8. Third Parties & Data Sharing
We do not sell, trade, or rent your personal information. We may share limited data only with: payment processors (we receive only confirmation of a transaction, never full card numbers); law enforcement when required by a valid legal order; hosting partners strictly for abuse prevention; and in the event of a transfer of operations, with appropriate safeguards. Any providers we engage are contractually required to process data only for the specified purpose and to maintain appropriate security.

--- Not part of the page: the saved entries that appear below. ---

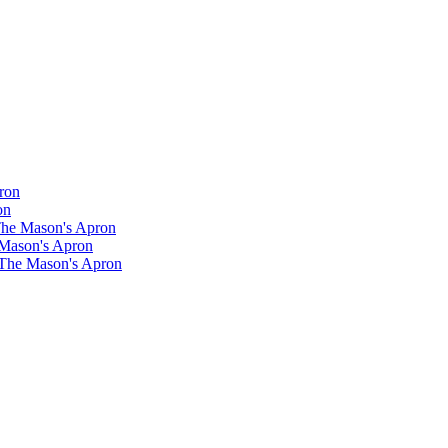
ron
on
 The Mason's Apron
 Mason's Apron
 The Mason's Apron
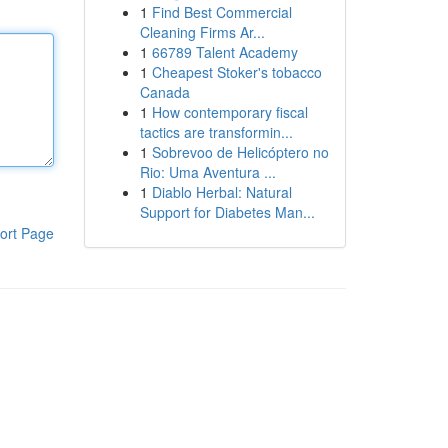
1
Find Best Commercial
Cleaning Firms Ar...
1
66789 Talent Academy
1
Cheapest Stoker's tobacco
Canada
1
How contemporary fiscal
tactics are transformin...
1
Sobrevoo de Helicóptero no
Rio: Uma Aventura ...
1
Diablo Herbal: Natural
Support for Diabetes Man...
ort Page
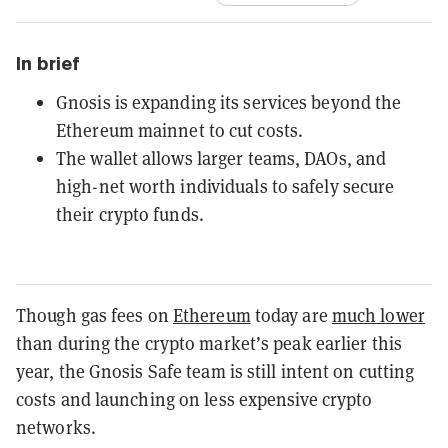
In brief
Gnosis is expanding its services beyond the
Ethereum mainnet to cut costs.
The wallet allows larger teams, DAOs, and
high-net worth individuals to safely secure
their crypto funds.
Though gas fees on
Ethereum
today are
much lower
than during the crypto market’s peak earlier this
year, the Gnosis Safe team is still intent on cutting
costs and launching on less expensive crypto
networks.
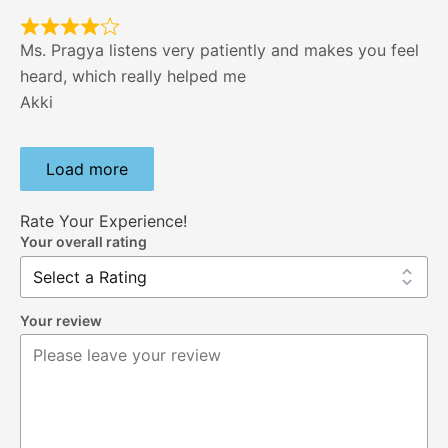
Ms. Pragya listens very patiently and makes you feel
heard, which really helped me
Akki
Load more
Rate Your Experience!
Your overall rating
Your review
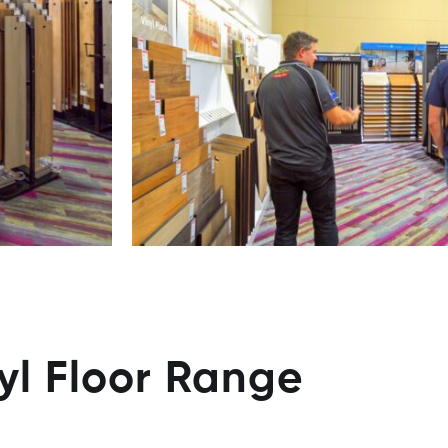
yl Floor Range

9. Donations & Payment Data
All financial transactions are voluntary donations. Payment card details are processed entirely by our third-party payment gateway; we do not store or have access to full card numbers, CVV codes, or bank details. We retain donation records (amount, date, associated account ID) for accounting and fraud prevention as required by law (up to 7 years). Financial data never passes through or is stored on our servers.
10. Children's Privacy
Users under 13 are not permitted to register accounts. We do not knowingly collect personal data from children under 13. Users between 13 and 18 may use the free gameplay features but may not make donations or participate in virtual-currency transactions. If we become aware that we have collected data from a child under 13 without parental consent, we will promptly delete it.
11. Your Rights
Depending on your location, you may have the right to access your data, rectify inaccurate data, request erasure ("right to be forgotten") subject to legal retention, restrict processing, receive your data in a portable format (EEA users), and object to processing based on legitimate interests. To exercise any of these rights, contact us via our Discord server. We will respond within 30 days, or within the timeframe required by applicable law, and may need to verify your identity first. We will not charge a fee for reasonable requests.

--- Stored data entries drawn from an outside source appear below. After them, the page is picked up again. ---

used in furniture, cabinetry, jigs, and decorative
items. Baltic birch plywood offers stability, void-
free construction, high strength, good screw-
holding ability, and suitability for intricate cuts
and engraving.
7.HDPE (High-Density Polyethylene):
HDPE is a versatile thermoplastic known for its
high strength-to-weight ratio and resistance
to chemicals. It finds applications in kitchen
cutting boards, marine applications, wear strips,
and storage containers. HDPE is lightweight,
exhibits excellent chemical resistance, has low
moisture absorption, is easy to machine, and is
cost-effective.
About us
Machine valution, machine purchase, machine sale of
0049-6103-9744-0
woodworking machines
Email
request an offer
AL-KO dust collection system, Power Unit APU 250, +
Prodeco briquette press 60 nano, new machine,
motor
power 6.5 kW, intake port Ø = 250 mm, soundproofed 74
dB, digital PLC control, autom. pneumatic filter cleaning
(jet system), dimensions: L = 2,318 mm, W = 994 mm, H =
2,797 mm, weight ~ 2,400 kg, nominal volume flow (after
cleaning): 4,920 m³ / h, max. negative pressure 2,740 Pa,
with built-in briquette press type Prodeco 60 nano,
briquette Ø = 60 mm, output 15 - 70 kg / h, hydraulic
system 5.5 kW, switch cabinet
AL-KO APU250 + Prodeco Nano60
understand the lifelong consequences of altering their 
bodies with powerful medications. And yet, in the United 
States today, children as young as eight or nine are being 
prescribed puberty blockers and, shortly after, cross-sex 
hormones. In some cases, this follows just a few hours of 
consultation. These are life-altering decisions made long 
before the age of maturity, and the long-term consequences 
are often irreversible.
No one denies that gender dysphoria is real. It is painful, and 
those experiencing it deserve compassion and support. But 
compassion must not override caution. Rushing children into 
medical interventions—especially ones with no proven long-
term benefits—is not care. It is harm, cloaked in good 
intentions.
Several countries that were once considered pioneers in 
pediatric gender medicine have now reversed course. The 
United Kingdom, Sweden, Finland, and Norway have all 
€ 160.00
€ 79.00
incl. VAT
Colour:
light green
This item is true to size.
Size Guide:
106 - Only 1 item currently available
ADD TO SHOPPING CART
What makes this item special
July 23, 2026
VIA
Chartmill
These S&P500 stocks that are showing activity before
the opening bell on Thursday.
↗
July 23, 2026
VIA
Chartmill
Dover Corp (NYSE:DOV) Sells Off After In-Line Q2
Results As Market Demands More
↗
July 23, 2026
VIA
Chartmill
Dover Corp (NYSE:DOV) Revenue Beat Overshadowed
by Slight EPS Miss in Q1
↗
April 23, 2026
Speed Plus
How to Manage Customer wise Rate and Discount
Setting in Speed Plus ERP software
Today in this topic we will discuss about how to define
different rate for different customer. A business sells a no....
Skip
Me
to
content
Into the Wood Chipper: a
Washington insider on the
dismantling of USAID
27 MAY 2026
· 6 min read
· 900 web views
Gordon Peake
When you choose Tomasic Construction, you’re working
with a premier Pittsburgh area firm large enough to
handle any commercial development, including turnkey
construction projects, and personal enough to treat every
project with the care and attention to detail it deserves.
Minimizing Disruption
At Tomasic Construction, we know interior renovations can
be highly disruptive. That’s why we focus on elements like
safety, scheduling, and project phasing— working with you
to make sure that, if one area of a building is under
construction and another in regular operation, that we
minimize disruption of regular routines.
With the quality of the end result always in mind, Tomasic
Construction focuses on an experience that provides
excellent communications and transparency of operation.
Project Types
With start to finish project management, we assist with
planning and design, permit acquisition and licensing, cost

12. Applicable Data Protection Law
This Website is subject to applicable data protection and privacy laws in the jurisdiction where VelocityMU operates, as well as the EU GDPR for users in the EEA. If you have unresolved concerns about our data handling, you may lodge a complaint with the data protection supervisory authority in your country of residence.
13. International Data Transfers
Our services are operated internationally. If you access them from the EEA or other regions with specific data protection laws, your data may be transferred to and processed in a jurisdiction outside your own. Where required, we ensure such transfers are carried out with appropriate safeguards, such as standard contractual clauses or transfers to jurisdictions recognized as providing an adequate level of data protection.
14. Changes to This Policy
We may update this Privacy Policy from time to time. When we make material changes, we will update the "Last updated" date, post a prominent notice on the Website, and where practicable and required by law, notify registered users by email. Your continued use after changes constitutes acceptance.
15. Contact & Data Requests
All privacy-related inquiries — including data access requests, deletion requests, and complaints — are handled via our Discord server. Open a ticket and specify that your request is a Privacy / Data Request. We aim to respond within 30 days; for complex requests we may extend by an additional 30 days with notice.